The Vantage Remote MCP Is Now Open Source
Vantage’s Local and Remote MCP Servers have been unified into a single, open-source codebase.

Today, Vantage is open‑sourcing its Remote Model Context Protocol (MCP) Server, so teams can connect AI agents to live cloud cost and usage data through a standard, secure interface. Customers can now review and extend the server, run it in their own environments, and combine it with other MCPs to automate FinOps workflows.
Vantage initially released its Local MCP in April 2025, just as MCPs were becoming a new open-source framework. As the protocol matured, Vantage released an additional MCP, the Remote MCP, for access without needing to install packages or manage infrastructure. The Remote MCP was a separate code base and quickly became the preferred choice for many organizations looking for an easy MCP setup. However, this meant customers had to choose between running a local, open‑source MCP with full visibility into the code and tools but requiring local installation, or using Vantage's hosted Remote MCP without transparency into the underlying implementation.
Today, Vantage is unifying the code base of our Remote and Local MCP as a single, open-source codebase, giving customers the freedom to utilize the same functionality, whether they choose to connect remotely or host locally. Anyone can now inspect and contribute to the Vantage MCP code, adapt tools to match their FinOps practices, and choose the deployment mode that best fits their needs - whether for individual development, team collaboration, or production environments, all while using familiar MCP clients like Claude Desktop and Cursor.
The open-source MCP is available today. To get started, follow the repository's README to run locally via stdio or deploy remotely using multiple authentication methods.
Frequently Asked Questions
1. What is being launched today?
Vantage is open‑sourcing its MCP Server. Vantage’s Local and Remote MCP Servers have now been unified into a single, open-source codebase.
2. Who is the customer?
FinOps and engineering teams that want agentic access to cost and usage data, with the flexibility to run, audit, and customize the server.
3. How much does this cost?
There is no additional cost for using the MCP Server. Standard Vantage API rate limits apply when querying your data.
4. What has changed from Vantage’s previous MCP releases?
Vantage initially launched a Local MCP, which was open-sourced, and then released a Vantage managed, Remote MCP, which utilized a separate code base. With today’s launch, Vantage has unified the code bases of both MCPs for anyone to utilize all the same tools across either deployment method, view and contribute to source code, or fork for their own custom implementation.
Note: The previous version of the vantage-mcp-server repo code is available here.
5. What functionality is included?
The MCP has tools to query and list costs and cost reports, get forecasts, budgets, dashboards, tags, tag values, anomalies, unit costs, and more. It can also create Cost Reports and budgets. Additional tools are consistently being added, so be sure to check the repository for an up-to-date list of tools.
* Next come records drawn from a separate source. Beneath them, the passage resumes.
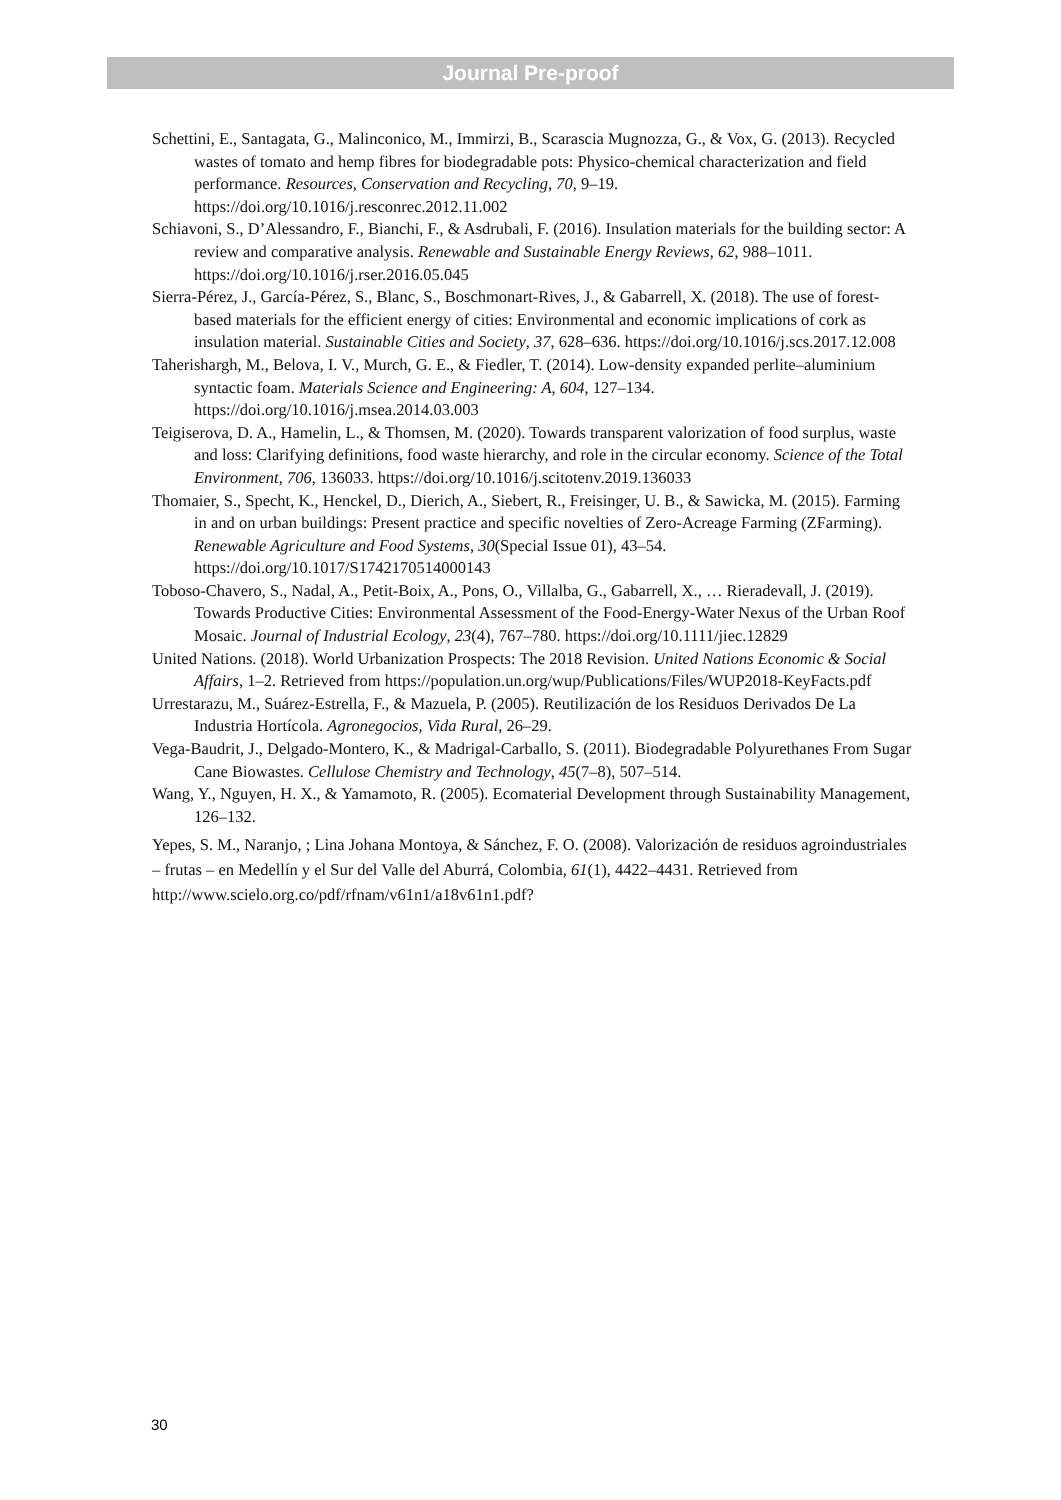Journal Pre-proof
Schettini, E., Santagata, G., Malinconico, M., Immirzi, B., Scarascia Mugnozza, G., & Vox, G. (2013). Recycled wastes of tomato and hemp fibres for biodegradable pots: Physico-chemical characterization and field performance. Resources, Conservation and Recycling, 70, 9–19. https://doi.org/10.1016/j.resconrec.2012.11.002
Schiavoni, S., D’Alessandro, F., Bianchi, F., & Asdrubali, F. (2016). Insulation materials for the building sector: A review and comparative analysis. Renewable and Sustainable Energy Reviews, 62, 988–1011. https://doi.org/10.1016/j.rser.2016.05.045
Sierra-Pérez, J., García-Pérez, S., Blanc, S., Boschmonart-Rives, J., & Gabarrell, X. (2018). The use of forest-based materials for the efficient energy of cities: Environmental and economic implications of cork as insulation material. Sustainable Cities and Society, 37, 628–636. https://doi.org/10.1016/j.scs.2017.12.008
Taherishargh, M., Belova, I. V., Murch, G. E., & Fiedler, T. (2014). Low-density expanded perlite–aluminium syntactic foam. Materials Science and Engineering: A, 604, 127–134. https://doi.org/10.1016/j.msea.2014.03.003
Teigiserova, D. A., Hamelin, L., & Thomsen, M. (2020). Towards transparent valorization of food surplus, waste and loss: Clarifying definitions, food waste hierarchy, and role in the circular economy. Science of the Total Environment, 706, 136033. https://doi.org/10.1016/j.scitotenv.2019.136033
Thomaier, S., Specht, K., Henckel, D., Dierich, A., Siebert, R., Freisinger, U. B., & Sawicka, M. (2015). Farming in and on urban buildings: Present practice and specific novelties of Zero-Acreage Farming (ZFarming). Renewable Agriculture and Food Systems, 30(Special Issue 01), 43–54. https://doi.org/10.1017/S1742170514000143
Toboso-Chavero, S., Nadal, A., Petit-Boix, A., Pons, O., Villalba, G., Gabarrell, X., … Rieradevall, J. (2019). Towards Productive Cities: Environmental Assessment of the Food-Energy-Water Nexus of the Urban Roof Mosaic. Journal of Industrial Ecology, 23(4), 767–780. https://doi.org/10.1111/jiec.12829
United Nations. (2018). World Urbanization Prospects: The 2018 Revision. United Nations Economic & Social Affairs, 1–2. Retrieved from https://population.un.org/wup/Publications/Files/WUP2018-KeyFacts.pdf
Urrestarazu, M., Suárez-Estrella, F., & Mazuela, P. (2005). Reutilización de los Residuos Derivados De La Industria Hortícola. Agronegocios, Vida Rural, 26–29.
Vega-Baudrit, J., Delgado-Montero, K., & Madrigal-Carballo, S. (2011). Biodegradable Polyurethanes From Sugar Cane Biowastes. Cellulose Chemistry and Technology, 45(7–8), 507–514.
Wang, Y., Nguyen, H. X., & Yamamoto, R. (2005). Ecomaterial Development through Sustainability Management, 126–132.
Yepes, S. M., Naranjo, ; Lina Johana Montoya, & Sánchez, F. O. (2008). Valorización de residuos agroindustriales – frutas – en Medellín y el Sur del Valle del Aburrá, Colombia, 61(1), 4422–4431. Retrieved from http://www.scielo.org.co/pdf/rfnam/v61n1/a18v61n1.pdf?
30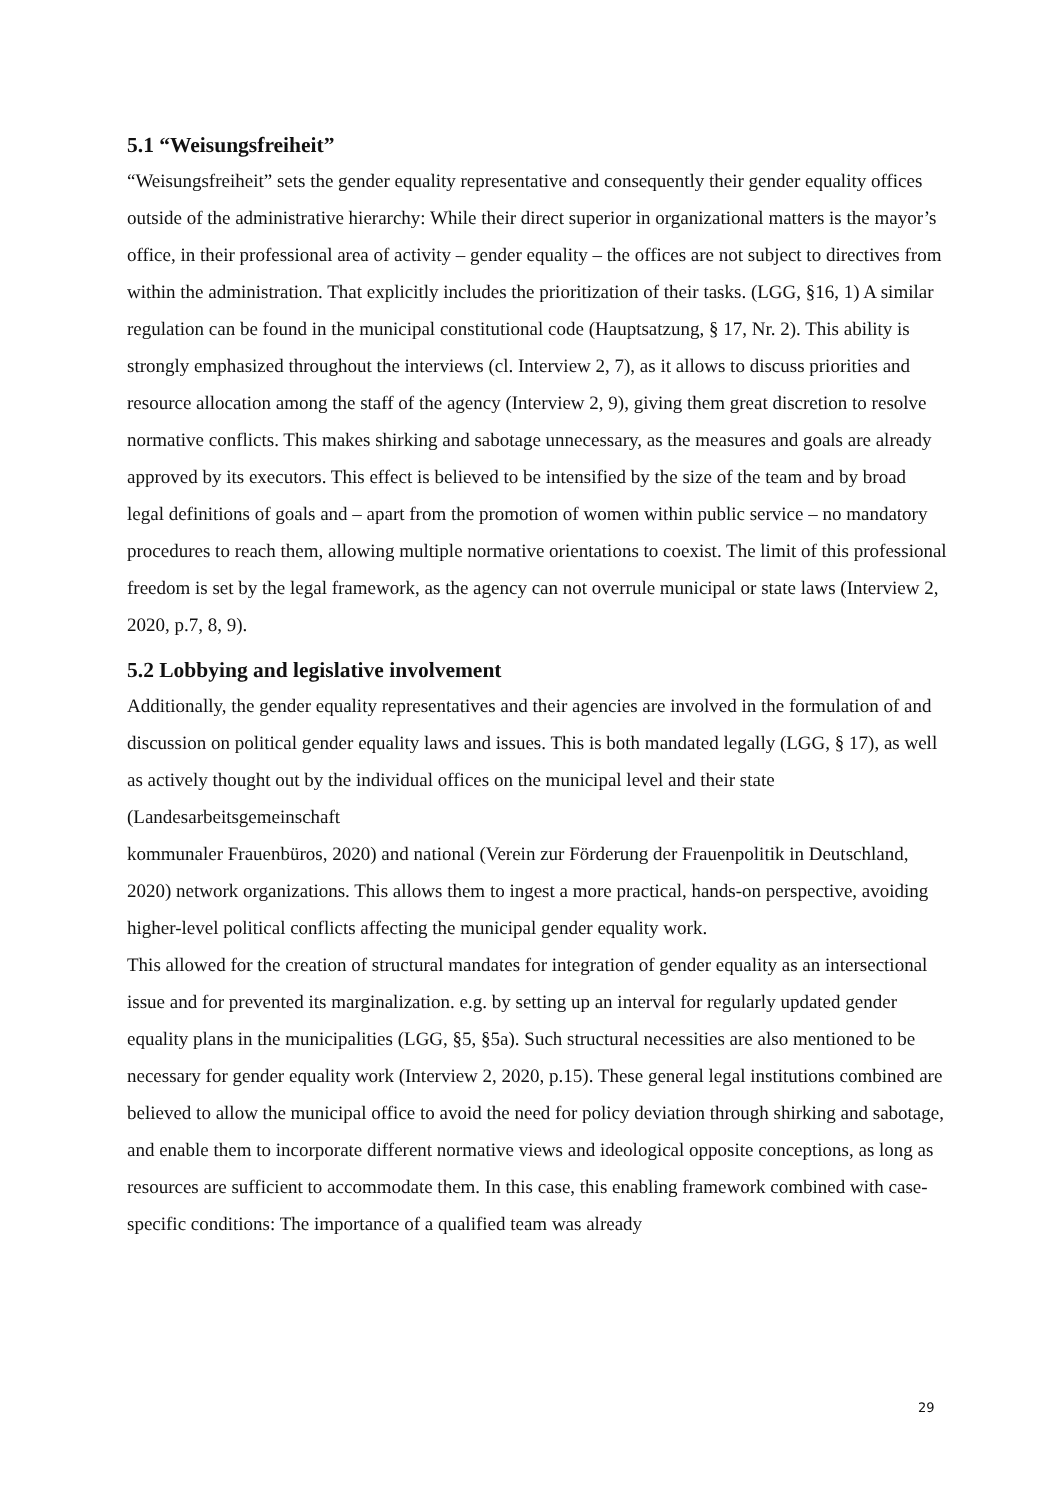5.1 “Weisungsfreiheit”
“Weisungsfreiheit” sets the gender equality representative and consequently their gender equality offices outside of the administrative hierarchy: While their direct superior in organizational matters is the mayor’s office, in their professional area of activity – gender equality – the offices are not subject to directives from within the administration. That explicitly includes the prioritization of their tasks. (LGG, §16, 1) A similar regulation can be found in the municipal constitutional code (Hauptsatzung, § 17, Nr. 2). This ability is strongly emphasized throughout the interviews (cl. Interview 2, 7), as it allows to discuss priorities and resource allocation among the staff of the agency (Interview 2, 9), giving them great discretion to resolve normative conflicts. This makes shirking and sabotage unnecessary, as the measures and goals are already approved by its executors. This effect is believed to be intensified by the size of the team and by broad legal definitions of goals and – apart from the promotion of women within public service – no mandatory procedures to reach them, allowing multiple normative orientations to coexist. The limit of this professional freedom is set by the legal framework, as the agency can not overrule municipal or state laws (Interview 2, 2020, p.7, 8, 9).
5.2 Lobbying and legislative involvement
Additionally, the gender equality representatives and their agencies are involved in the formulation of and discussion on political gender equality laws and issues. This is both mandated legally (LGG, § 17), as well as actively thought out by the individual offices on the municipal level and their state (Landesarbeitsgemeinschaft
kommunaler Frauenbüros, 2020) and national (Verein zur Förderung der Frauenpolitik in Deutschland, 2020) network organizations. This allows them to ingest a more practical, hands-on perspective, avoiding higher-level political conflicts affecting the municipal gender equality work.
This allowed for the creation of structural mandates for integration of gender equality as an intersectional issue and for prevented its marginalization. e.g. by setting up an interval for regularly updated gender equality plans in the municipalities (LGG, §5, §5a). Such structural necessities are also mentioned to be necessary for gender equality work (Interview 2, 2020, p.15). These general legal institutions combined are believed to allow the municipal office to avoid the need for policy deviation through shirking and sabotage, and enable them to incorporate different normative views and ideological opposite conceptions, as long as resources are sufficient to accommodate them. In this case, this enabling framework combined with case-specific conditions: The importance of a qualified team was already
29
6. Which MCP clients are supported?
Any client that implements MCP, including Claude, Cursor, Bedrock, Goose, and others. See each client’s version requirements for details on how to connect.
7. How do I authenticate?
Use a Vantage MCP Server API token for self‑hosted deployments, which can be provisioned in Vantage Settings.
8. Does Vantage see my prompts?
Prompts remain within your AI agent environment. Vantage only observes API calls made on your behalf when you query your own data.
9. Can I contribute?
Yes, open issues and pull requests in the repository. We welcome bug reports, docs updates, and proposals for new tools.
10. How do I get started?
Clone the repository, configure your API token, and connect from an MCP client, like Claude Desktop or Cursor. See the README for a quickstart and deployment steps.